AIM OF THE TASK - Please give the lines of the listing below as a numbered list, from the start of the listing up to and including the line with "genus: Sceloporus", leaving out any blank lines.

THE RECORDS -
▽

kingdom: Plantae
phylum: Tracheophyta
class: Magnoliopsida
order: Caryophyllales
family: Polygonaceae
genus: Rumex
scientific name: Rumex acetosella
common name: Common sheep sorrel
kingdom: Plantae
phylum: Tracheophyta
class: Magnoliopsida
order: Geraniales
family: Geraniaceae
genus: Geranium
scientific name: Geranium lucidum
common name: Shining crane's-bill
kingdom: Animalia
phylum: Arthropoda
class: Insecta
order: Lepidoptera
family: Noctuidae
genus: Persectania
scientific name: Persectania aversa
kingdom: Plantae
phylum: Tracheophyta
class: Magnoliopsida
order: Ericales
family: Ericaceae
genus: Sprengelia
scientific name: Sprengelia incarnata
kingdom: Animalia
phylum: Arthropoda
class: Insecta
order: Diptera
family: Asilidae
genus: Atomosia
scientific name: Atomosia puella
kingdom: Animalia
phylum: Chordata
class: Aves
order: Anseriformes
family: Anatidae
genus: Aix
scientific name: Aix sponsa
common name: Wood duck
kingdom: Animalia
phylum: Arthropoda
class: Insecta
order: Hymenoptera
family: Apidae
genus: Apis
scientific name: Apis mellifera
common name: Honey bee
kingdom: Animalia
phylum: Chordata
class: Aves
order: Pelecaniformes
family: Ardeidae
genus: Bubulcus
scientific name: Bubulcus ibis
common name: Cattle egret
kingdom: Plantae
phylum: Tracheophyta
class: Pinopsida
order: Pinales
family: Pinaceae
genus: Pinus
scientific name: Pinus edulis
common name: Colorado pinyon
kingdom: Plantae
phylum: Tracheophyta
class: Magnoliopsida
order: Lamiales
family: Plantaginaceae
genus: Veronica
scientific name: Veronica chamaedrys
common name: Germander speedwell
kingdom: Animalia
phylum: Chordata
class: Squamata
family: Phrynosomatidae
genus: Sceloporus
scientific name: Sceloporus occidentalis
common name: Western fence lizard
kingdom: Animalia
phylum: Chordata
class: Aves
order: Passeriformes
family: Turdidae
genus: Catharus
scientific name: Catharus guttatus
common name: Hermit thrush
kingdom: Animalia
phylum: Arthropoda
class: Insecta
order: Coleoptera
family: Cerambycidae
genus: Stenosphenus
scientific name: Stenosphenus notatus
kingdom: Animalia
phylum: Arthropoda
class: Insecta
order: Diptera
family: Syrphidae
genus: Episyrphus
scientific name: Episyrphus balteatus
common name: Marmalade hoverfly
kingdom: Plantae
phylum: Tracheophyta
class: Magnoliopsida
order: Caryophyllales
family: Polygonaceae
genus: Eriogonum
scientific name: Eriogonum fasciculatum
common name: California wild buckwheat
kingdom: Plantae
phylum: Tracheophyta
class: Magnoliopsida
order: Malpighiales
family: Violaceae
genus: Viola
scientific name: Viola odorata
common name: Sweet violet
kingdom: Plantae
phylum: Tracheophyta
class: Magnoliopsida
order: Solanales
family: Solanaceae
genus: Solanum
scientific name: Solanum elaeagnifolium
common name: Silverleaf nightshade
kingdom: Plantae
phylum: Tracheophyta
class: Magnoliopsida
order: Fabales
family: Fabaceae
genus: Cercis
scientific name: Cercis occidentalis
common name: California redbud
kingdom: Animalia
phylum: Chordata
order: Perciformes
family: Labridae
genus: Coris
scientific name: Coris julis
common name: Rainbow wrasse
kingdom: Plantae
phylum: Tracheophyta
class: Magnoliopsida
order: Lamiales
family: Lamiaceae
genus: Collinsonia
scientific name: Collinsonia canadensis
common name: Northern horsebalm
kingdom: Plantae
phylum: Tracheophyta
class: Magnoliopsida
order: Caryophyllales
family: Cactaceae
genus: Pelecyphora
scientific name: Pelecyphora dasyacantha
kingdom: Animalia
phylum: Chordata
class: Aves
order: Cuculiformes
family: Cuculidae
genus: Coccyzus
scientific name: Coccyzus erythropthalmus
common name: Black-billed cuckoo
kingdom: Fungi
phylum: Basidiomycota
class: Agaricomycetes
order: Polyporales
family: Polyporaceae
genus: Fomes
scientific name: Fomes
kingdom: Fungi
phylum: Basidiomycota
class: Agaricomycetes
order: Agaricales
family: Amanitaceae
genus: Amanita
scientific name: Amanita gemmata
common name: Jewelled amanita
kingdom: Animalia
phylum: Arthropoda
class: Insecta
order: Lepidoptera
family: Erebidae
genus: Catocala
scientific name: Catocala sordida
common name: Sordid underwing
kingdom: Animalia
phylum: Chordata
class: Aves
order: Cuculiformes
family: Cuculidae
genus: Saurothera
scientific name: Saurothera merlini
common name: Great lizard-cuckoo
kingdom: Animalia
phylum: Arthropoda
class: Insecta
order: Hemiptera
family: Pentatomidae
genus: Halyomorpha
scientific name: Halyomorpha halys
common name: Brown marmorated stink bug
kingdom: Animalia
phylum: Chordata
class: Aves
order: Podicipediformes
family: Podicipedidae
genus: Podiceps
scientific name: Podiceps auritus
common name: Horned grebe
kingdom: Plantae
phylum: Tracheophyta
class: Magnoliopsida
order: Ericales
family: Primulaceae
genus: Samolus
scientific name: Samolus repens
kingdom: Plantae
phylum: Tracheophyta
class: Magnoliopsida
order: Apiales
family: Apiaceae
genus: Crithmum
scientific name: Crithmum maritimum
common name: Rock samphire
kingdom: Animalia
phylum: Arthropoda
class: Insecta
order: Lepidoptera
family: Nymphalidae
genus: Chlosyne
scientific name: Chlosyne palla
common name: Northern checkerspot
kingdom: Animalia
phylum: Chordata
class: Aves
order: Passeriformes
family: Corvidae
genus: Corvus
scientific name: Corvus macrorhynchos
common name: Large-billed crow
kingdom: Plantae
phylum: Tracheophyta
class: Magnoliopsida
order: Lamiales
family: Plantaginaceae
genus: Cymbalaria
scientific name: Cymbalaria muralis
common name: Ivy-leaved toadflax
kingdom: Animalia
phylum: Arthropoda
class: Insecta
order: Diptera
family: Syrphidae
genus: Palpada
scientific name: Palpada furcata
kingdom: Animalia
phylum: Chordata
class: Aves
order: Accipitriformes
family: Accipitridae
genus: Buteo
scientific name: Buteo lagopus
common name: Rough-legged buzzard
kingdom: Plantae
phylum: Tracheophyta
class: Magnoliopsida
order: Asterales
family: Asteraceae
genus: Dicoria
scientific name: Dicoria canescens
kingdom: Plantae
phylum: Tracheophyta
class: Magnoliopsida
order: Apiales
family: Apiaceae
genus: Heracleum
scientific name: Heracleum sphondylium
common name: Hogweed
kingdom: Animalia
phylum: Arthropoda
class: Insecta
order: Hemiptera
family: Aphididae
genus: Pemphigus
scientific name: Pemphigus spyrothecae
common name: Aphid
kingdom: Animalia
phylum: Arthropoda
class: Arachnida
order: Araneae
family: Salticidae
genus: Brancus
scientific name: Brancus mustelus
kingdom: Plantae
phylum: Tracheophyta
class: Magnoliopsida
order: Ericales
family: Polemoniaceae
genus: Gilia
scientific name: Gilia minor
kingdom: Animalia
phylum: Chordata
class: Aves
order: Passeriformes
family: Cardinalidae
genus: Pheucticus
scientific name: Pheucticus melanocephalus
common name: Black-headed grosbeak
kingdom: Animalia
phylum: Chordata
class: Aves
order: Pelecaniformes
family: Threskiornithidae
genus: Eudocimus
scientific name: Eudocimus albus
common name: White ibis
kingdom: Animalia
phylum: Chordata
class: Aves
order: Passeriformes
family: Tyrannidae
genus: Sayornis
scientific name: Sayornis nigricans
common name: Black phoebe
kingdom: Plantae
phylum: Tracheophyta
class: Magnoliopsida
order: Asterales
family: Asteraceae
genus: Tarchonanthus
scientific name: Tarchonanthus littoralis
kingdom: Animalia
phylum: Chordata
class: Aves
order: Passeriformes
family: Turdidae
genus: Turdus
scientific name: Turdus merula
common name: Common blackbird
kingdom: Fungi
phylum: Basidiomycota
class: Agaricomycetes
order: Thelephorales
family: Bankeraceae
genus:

△

TASK SOLUTION -
1. kingdom: Plantae
2. phylum: Tracheophyta
3. class: Magnoliopsida
4. order: Caryophyllales
5. family: Polygonaceae
6. genus: Rumex
7. scientific name: Rumex acetosella
8. common name: Common sheep sorrel
9. kingdom: Plantae
10. phylum: Tracheophyta
11. class: Magnoliopsida
12. order: Geraniales
13. family: Geraniaceae
14. genus: Geranium
15. scientific name: Geranium lucidum
16. common name: Shining crane's-bill
17. kingdom: Animalia
18. phylum: Arthropoda
19. class: Insecta
20. order: Lepidoptera
21. family: Noctuidae
22. genus: Persectania
23. scientific name: Persectania aversa
24. kingdom: Plantae
25. phylum: Tracheophyta
26. class: Magnoliopsida
27. order: Ericales
28. family: Ericaceae
29. genus: Sprengelia
30. scientific name: Sprengelia incarnata
31. kingdom: Animalia
32. phylum: Arthropoda
33. class: Insecta
34. order: Diptera
35. family: Asilidae
36. genus: Atomosia
37. scientific name: Atomosia puella
38. kingdom: Animalia
39. phylum: Chordata
40. class: Aves
41. order: Anseriformes
42. family: Anatidae
43. genus: Aix
44. scientific name: Aix sponsa
45. common name: Wood duck
46. kingdom: Animalia
47. phylum: Arthropoda
48. class: Insecta
49. order: Hymenoptera
50. family: Apidae
51. genus: Apis
52. scientific name: Apis mellifera
53. common name: Honey bee
54. kingdom: Animalia
55. phylum: Chordata
56. class: Aves
57. order: Pelecaniformes
58. family: Ardeidae
59. genus: Bubulcus
60. scientific name: Bubulcus ibis
61. common name: Cattle egret
62. kingdom: Plantae
63. phylum: Tracheophyta
64. class: Pinopsida
65. order: Pinales
66. family: Pinaceae
67. genus: Pinus
68. scientific name: Pinus edulis
69. common name: Colorado pinyon
70. kingdom: Plantae
71. phylum: Tracheophyta
72. class: Magnoliopsida
73. order: Lamiales
74. family: Plantaginaceae
75. genus: Veronica
76. scientific name: Veronica chamaedrys
77. common name: Germander speedwell
78. kingdom: Animalia
79. phylum: Chordata
80. class: Squamata
81. family: Phrynosomatidae
82. genus: Sceloporus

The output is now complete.